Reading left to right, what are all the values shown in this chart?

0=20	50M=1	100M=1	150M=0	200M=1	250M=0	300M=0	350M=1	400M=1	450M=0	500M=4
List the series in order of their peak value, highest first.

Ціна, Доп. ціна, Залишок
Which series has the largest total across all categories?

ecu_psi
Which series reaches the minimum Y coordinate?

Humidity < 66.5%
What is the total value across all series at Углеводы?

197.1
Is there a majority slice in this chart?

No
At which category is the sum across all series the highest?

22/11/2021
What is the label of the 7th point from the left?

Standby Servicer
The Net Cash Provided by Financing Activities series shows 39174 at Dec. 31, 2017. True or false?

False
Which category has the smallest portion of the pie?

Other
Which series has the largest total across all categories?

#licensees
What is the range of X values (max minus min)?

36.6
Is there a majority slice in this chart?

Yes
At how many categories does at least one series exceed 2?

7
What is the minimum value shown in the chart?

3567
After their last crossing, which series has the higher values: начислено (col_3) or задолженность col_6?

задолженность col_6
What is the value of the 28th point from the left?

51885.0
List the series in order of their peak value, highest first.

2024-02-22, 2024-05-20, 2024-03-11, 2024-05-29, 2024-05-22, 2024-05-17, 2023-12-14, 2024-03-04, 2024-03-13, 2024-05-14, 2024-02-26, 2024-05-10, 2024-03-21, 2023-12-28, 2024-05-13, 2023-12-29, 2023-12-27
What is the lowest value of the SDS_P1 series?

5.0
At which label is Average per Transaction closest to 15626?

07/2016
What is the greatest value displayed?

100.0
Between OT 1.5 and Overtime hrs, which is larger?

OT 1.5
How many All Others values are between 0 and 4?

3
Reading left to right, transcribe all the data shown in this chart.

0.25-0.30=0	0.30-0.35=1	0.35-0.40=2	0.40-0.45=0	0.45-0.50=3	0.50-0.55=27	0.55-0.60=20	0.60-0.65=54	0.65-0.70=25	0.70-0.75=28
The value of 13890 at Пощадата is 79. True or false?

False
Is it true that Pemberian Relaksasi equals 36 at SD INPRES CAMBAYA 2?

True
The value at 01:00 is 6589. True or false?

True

* **YOUR TASK**
Will you quote the listing verbatim from its first line through the line containing "Between OT 1.5", including both of those lines?

* **RESULT BELOW**
Reading left to right, what are all the values shown in this chart?

0=20	50M=1	100M=1	150M=0	200M=1	250M=0	300M=0	350M=1	400M=1	450M=0	500M=4
List the series in order of their peak value, highest first.

Ціна, Доп. ціна, Залишок
Which series has the largest total across all categories?

ecu_psi
Which series reaches the minimum Y coordinate?

Humidity < 66.5%
What is the total value across all series at Углеводы?

197.1
Is there a majority slice in this chart?

No
At which category is the sum across all series the highest?

22/11/2021
What is the label of the 7th point from the left?

Standby Servicer
The Net Cash Provided by Financing Activities series shows 39174 at Dec. 31, 2017. True or false?

False
Which category has the smallest portion of the pie?

Other
Which series has the largest total across all categories?

#licensees
What is the range of X values (max minus min)?

36.6
Is there a majority slice in this chart?

Yes
At how many categories does at least one series exceed 2?

7
What is the minimum value shown in the chart?

3567
After their last crossing, which series has the higher values: начислено (col_3) or задолженность col_6?

задолженность col_6
What is the value of the 28th point from the left?

51885.0
List the series in order of their peak value, highest first.

2024-02-22, 2024-05-20, 2024-03-11, 2024-05-29, 2024-05-22, 2024-05-17, 2023-12-14, 2024-03-04, 2024-03-13, 2024-05-14, 2024-02-26, 2024-05-10, 2024-03-21, 2023-12-28, 2024-05-13, 2023-12-29, 2023-12-27
What is the lowest value of the SDS_P1 series?

5.0
At which label is Average per Transaction closest to 15626?

07/2016
What is the greatest value displayed?

100.0
Between OT 1.5 and Overtime hrs, which is larger?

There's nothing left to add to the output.